* **Written request a**: Reproduce, word for word, the entire forum post about the stability of dual solutions in optimization.

* **Text to read**:
_ _ _ _ _ _ _
Open OFR-IIASA opened 1 year ago
Here are my promised 2ct to the discussion on duality at today's message-ix mtg. I am afraid that application of bounds (assuming at least some of them are activate at the solution) may rather hide the problem than solve it. Such bounds decrease the feasible polyhedral; therefore, the solution will differ from solution of the problem without bounds. The latter might not be a problem because bounding annual emissions may have advantages. However, the approach will not improve "stability" of dual solution; for the latter there is unfortunately no robust solution.
The actual problem comes from the optimization's features, which are generally known but often forgotten. Namely, solvers provide optimal solution that minimizes objective; solvers don't care about stability of solutions unless dedicated approaches, such as regularization, are implemented. Thus, for a given feasible set, the objective values for different runs (with different solvers/options) should be "almost the same". However, the corresponding solutions (in the spaces of variables, both primal and dual) usually differ substantially; the latter occurs especially for dual variables. IPM (barrier method) is primal-dual; therefore, chances for smaller differences in dual variables are higher than for simplex methods. This advantage, however, is likely lost, if crossover is applied to optimal IPM solution to move solution from inside the feasible region to a vertex. Values of dual solutions before and after crossover will almost certainly differ substantially.
Summing-up: if we use dual solutions (which, obviously, is a common practice despite the above summarized problems) we should be prepared for facing the consequences of its features. These are likely to be even much more serious for badly conditioned problems.
_ _ _ _ _ _ _
* **Data in this exercise**:
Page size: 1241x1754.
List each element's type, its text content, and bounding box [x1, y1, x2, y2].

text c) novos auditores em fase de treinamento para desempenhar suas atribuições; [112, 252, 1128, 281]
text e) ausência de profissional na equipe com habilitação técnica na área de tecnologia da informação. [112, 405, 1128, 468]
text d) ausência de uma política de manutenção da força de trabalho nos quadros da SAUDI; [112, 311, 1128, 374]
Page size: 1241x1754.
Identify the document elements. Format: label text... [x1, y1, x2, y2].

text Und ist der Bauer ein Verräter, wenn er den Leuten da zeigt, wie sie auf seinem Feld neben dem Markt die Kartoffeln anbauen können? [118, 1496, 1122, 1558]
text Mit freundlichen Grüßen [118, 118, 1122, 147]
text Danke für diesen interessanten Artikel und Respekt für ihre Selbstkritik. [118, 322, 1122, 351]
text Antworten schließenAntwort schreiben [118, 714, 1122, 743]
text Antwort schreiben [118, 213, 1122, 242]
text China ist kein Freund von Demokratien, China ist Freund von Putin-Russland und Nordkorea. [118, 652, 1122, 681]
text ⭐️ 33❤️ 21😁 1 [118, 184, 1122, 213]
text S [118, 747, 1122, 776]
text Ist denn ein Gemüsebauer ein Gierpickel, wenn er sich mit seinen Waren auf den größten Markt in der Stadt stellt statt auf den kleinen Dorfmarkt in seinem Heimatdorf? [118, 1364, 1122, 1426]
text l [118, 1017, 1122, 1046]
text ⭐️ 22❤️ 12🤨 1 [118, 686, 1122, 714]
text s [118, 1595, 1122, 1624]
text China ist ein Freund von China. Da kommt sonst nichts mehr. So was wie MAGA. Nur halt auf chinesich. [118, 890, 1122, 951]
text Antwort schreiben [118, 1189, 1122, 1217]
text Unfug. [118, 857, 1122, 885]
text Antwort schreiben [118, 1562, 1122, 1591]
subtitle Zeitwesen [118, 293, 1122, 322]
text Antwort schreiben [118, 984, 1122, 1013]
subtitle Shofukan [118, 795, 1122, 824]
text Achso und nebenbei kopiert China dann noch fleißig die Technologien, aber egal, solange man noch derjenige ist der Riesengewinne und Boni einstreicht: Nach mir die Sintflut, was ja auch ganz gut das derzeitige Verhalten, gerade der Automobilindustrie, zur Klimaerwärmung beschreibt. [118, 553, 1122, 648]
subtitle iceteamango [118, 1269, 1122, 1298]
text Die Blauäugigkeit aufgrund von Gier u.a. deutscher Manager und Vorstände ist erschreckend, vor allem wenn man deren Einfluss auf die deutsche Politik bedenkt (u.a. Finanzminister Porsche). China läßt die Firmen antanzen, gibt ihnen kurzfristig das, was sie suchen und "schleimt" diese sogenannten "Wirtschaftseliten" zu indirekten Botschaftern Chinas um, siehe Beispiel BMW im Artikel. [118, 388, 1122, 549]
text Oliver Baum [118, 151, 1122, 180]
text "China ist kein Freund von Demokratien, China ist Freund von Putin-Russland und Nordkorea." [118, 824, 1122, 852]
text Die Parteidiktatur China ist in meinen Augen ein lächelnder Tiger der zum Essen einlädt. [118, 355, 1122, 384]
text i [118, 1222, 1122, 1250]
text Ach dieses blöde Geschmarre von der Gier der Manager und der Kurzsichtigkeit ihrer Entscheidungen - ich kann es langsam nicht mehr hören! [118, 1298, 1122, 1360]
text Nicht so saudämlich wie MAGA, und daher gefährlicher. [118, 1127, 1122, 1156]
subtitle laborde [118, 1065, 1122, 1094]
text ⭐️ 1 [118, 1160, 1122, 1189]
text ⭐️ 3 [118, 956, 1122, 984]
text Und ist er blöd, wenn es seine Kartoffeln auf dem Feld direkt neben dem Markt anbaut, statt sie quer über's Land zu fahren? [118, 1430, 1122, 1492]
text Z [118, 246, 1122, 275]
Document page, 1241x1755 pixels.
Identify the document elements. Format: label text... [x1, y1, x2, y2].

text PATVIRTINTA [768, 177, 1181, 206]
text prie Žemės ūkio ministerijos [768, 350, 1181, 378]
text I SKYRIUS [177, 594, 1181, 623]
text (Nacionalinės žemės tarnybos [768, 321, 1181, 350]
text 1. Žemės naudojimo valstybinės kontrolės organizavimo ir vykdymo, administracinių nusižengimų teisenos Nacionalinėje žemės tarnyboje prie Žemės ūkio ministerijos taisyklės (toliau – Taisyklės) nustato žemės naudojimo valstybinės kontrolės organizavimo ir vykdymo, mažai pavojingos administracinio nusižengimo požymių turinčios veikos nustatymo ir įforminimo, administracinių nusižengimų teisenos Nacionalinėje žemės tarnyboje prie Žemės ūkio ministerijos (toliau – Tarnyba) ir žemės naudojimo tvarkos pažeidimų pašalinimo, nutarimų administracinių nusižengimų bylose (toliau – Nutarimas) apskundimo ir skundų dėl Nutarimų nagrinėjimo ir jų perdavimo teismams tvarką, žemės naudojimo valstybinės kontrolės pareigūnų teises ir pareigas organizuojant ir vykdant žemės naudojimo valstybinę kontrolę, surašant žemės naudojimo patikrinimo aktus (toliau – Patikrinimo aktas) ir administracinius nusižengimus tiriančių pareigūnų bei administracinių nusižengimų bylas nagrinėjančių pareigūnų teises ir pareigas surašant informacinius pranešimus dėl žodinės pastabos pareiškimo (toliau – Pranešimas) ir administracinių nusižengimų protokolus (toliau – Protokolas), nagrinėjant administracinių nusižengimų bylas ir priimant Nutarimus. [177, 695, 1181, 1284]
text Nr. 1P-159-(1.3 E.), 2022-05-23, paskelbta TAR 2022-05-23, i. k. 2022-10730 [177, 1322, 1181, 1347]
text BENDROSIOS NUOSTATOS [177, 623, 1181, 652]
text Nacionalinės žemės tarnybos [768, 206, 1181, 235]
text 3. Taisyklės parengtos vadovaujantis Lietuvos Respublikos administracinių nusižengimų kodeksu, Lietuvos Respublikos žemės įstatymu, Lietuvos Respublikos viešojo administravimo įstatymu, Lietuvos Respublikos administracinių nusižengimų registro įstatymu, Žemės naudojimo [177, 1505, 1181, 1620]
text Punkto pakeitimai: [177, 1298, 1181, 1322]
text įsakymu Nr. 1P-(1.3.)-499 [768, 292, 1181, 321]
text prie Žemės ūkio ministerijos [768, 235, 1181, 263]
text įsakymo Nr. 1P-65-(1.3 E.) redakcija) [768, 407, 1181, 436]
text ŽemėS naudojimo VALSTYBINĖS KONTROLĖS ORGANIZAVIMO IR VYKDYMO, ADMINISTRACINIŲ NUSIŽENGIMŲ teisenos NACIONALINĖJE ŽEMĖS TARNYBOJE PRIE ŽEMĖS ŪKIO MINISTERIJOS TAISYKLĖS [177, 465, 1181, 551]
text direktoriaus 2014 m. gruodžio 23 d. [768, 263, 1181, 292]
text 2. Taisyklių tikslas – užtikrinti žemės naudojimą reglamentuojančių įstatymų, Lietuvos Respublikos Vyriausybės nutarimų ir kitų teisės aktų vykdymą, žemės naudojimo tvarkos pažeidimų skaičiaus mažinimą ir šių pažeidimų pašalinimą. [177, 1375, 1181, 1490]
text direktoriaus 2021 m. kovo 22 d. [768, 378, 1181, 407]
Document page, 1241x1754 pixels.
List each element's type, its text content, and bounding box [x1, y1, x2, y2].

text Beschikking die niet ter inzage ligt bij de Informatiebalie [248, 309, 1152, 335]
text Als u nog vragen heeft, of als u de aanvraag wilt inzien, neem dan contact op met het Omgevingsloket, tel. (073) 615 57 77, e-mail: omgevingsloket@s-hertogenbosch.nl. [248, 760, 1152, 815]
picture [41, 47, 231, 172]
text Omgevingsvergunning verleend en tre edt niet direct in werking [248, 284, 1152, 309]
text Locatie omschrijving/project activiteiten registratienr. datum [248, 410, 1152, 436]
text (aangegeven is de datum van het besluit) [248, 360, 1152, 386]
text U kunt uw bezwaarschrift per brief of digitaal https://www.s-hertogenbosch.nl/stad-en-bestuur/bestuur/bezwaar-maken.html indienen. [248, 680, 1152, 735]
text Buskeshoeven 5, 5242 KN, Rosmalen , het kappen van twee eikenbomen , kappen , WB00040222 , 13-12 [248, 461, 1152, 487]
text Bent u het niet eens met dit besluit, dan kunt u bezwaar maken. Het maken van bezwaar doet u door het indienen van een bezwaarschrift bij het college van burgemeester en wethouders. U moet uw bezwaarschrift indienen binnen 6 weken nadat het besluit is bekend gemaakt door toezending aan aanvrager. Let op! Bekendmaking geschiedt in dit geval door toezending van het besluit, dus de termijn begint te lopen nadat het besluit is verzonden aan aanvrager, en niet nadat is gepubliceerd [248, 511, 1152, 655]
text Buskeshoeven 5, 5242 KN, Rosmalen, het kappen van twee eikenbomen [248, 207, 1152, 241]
_ _ _ _ _ _ _
* **Written request b**: From the entries, copy the lines starting with the line that contains "text PATVIRTINTA [768, 177, 1181, 206]" and going on through the line that contains "text Nacionalinės žemės", with both of those lines included. Copy no other lines.

* **Full answer a**:
Open OFR-IIASA opened 1 year ago
Here are my promised 2ct to the discussion on duality at today's message-ix mtg. I am afraid that application of bounds (assuming at least some of them are activate at the solution) may rather hide the problem than solve it. Such bounds decrease the feasible polyhedral; therefore, the solution will differ from solution of the problem without bounds. The latter might not be a problem because bounding annual emissions may have advantages. However, the approach will not improve "stability" of dual solution; for the latter there is unfortunately no robust solution.
The actual problem comes from the optimization's features, which are generally known but often forgotten. Namely, solvers provide optimal solution that minimizes objective; solvers don't care about stability of solutions unless dedicated approaches, such as regularization, are implemented. Thus, for a given feasible set, the objective values for different runs (with different solvers/options) should be "almost the same". However, the corresponding solutions (in the spaces of variables, both primal and dual) usually differ substantially; the latter occurs especially for dual variables. IPM (barrier method) is primal-dual; therefore, chances for smaller differences in dual variables are higher than for simplex methods. This advantage, however, is likely lost, if crossover is applied to optimal IPM solution to move solution from inside the feasible region to a vertex. Values of dual solutions before and after crossover will almost certainly differ substantially.
Summing-up: if we use dual solutions (which, obviously, is a common practice despite the above summarized problems) we should be prepared for facing the consequences of its features. These are likely to be even much more serious for badly conditioned problems.

* **Full answer b**:
text PATVIRTINTA [768, 177, 1181, 206]
text prie Žemės ūkio ministerijos [768, 350, 1181, 378]
text I SKYRIUS [177, 594, 1181, 623]
text (Nacionalinės žemės tarnybos [768, 321, 1181, 350]
text 1. Žemės naudojimo valstybinės kontrolės organizavimo ir vykdymo, administracinių nusižengimų teisenos Nacionalinėje žemės tarnyboje prie Žemės ūkio ministerijos taisyklės (toliau – Taisyklės) nustato žemės naudojimo valstybinės kontrolės organizavimo ir vykdymo, mažai pavojingos administracinio nusižengimo požymių turinčios veikos nustatymo ir įforminimo, administracinių nusižengimų teisenos Nacionalinėje žemės tarnyboje prie Žemės ūkio ministerijos (toliau – Tarnyba) ir žemės naudojimo tvarkos pažeidimų pašalinimo, nutarimų administracinių nusižengimų bylose (toliau – Nutarimas) apskundimo ir skundų dėl Nutarimų nagrinėjimo ir jų perdavimo teismams tvarką, žemės naudojimo valstybinės kontrolės pareigūnų teises ir pareigas organizuojant ir vykdant žemės naudojimo valstybinę kontrolę, surašant žemės naudojimo patikrinimo aktus (toliau – Patikrinimo aktas) ir administracinius nusižengimus tiriančių pareigūnų bei administracinių nusižengimų bylas nagrinėjančių pareigūnų teises ir pareigas surašant informacinius pranešimus dėl žodinės pastabos pareiškimo (toliau – Pranešimas) ir administracinių nusižengimų protokolus (toliau – Protokolas), nagrinėjant administracinių nusižengimų bylas ir priimant Nutarimus. [177, 695, 1181, 1284]
text Nr. 1P-159-(1.3 E.), 2022-05-23, paskelbta TAR 2022-05-23, i. k. 2022-10730 [177, 1322, 1181, 1347]
text BENDROSIOS NUOSTATOS [177, 623, 1181, 652]
text Nacionalinės žemės tarnybos [768, 206, 1181, 235]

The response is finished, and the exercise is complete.